Koepka went on to win that one. He won because of his golf game, of course. But he also won because he does an elite job of simplifying complex things. That plays well at every major.
In recent years there’s no question Koepka has been the superior major champion of the two; all four of McIlroy’s majors came before Koepka’s first. And, if McIlroy needed any extra motivation (we doubt it), Koepka’s victory at last month’s PGA gave him the 5-4 career edge. Beating Koepka in the first two rounds of this year’s U.S. Open doesn’t change that tally even a little bit. But it must have been satisfying nonetheless.
McIlroy’s Friday round was impressive not because of how he started but because of how he finished. McIlroy played his first nine holes in two-over 37 before rallying with six birdies on his second nine to post 67, among the lowest rounds of the day, and climb to T3 in the process. His day was a masterclass in driving; he was sixth in driving distance while missing only two fairways. He was a man in control.
After their rounds, Koepka was Koepka and Rory was Rory.
“I guess I just didn’t play that great, so not going to really shoot a good number,” Koepka said matter-of-factly.
McIlroy, on the other hand, waxed poetic. He explained his strategy with a story about a recent trip down memory lane. Once he’s at a microphone he can’t help but offer insight. It’s in his nature to let us in.

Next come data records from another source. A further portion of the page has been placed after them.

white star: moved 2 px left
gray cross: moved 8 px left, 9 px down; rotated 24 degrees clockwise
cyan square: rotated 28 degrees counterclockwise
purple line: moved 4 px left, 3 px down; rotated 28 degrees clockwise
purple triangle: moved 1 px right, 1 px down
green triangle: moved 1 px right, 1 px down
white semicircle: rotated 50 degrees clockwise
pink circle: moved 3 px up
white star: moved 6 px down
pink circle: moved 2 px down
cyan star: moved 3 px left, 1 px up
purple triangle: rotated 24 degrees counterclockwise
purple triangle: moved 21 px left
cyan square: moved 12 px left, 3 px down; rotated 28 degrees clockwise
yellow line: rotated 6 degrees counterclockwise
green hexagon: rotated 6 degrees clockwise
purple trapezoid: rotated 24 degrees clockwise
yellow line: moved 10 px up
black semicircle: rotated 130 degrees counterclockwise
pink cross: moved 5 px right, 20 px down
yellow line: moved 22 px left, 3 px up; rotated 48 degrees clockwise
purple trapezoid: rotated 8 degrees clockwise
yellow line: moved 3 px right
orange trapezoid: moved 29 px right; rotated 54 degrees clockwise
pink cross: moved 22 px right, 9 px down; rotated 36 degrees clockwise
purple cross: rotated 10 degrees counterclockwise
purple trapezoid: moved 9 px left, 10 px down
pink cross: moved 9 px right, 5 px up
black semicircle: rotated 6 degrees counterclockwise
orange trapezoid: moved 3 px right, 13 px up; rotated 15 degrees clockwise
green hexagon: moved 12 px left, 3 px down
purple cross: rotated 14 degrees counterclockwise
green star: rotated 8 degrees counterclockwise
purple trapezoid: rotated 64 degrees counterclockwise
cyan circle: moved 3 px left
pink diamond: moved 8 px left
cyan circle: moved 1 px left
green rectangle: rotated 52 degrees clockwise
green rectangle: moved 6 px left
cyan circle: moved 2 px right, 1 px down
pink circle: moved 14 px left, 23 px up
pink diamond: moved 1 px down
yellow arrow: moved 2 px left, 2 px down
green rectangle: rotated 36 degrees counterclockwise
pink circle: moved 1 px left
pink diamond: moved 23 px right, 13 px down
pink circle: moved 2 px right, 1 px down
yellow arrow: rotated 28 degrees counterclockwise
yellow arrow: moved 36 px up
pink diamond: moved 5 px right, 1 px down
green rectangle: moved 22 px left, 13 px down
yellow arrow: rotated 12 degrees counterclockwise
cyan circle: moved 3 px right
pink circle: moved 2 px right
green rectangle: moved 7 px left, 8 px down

“For whatever reason I went onto YouTube a few weeks ago and was just looking back at like, Hoylake in 2014 and I actually couldn’t believe how many irons and 3-woods and stuff I was hitting off the tee,” he said. “It set something off in my mind about, you know how to do this. You know how to play smart. You don’t have to hit driver all the time. Yes, it’s a big weapon, it’s a big advantage. But I keep saying I’ve got more weapons in my arsenal, I feel, now than I did back then, so I may as well use them and play to them.”
He cited the Memorial two weeks ago as an example of a tournament where he lacked patience. That’s a word thrown around every year at major championships and it’s a trait Koepka has in greater supply than perhaps any other golfer of his generation. That’s a funny thing about golf; in some sports machismo presents itself as power, size or strength but in this one it comes from restraint.
Ultimately, McIlroy wants what Koepka now has: a fifth major championship. But that doesn’t mean he’s the only one borrowing here.
Over the past year Koepka has learned more about his own vulnerability. He’s battled injury and uncertainty. And when he returned to the mountaintop, first in a runner-up Masters finish and then in his triumph at Oak Hill, he was a more meaningful champion because he let us in. He didn’t get an extra trophy for telling his story, but his win was more impactful and more powerful as a result. I’m not suggesting he spoke out because he was copying McIlroy, but doing so left fans in the same satisfying place: a superstar athlete bringing us with him on a complex, triumphant journey to the top.
Early this week Koepka was asked which of his five major championships was his favorite. He didn’t hesitate.
“This last one, for sure,” he said. “They all mean something different, but this last one, for all the stuff I had to deal with, all the pain, the tears, all the stuff that went into it…”
As for McIlroy’s favorite? I’m willing to bet it’ll be the next one.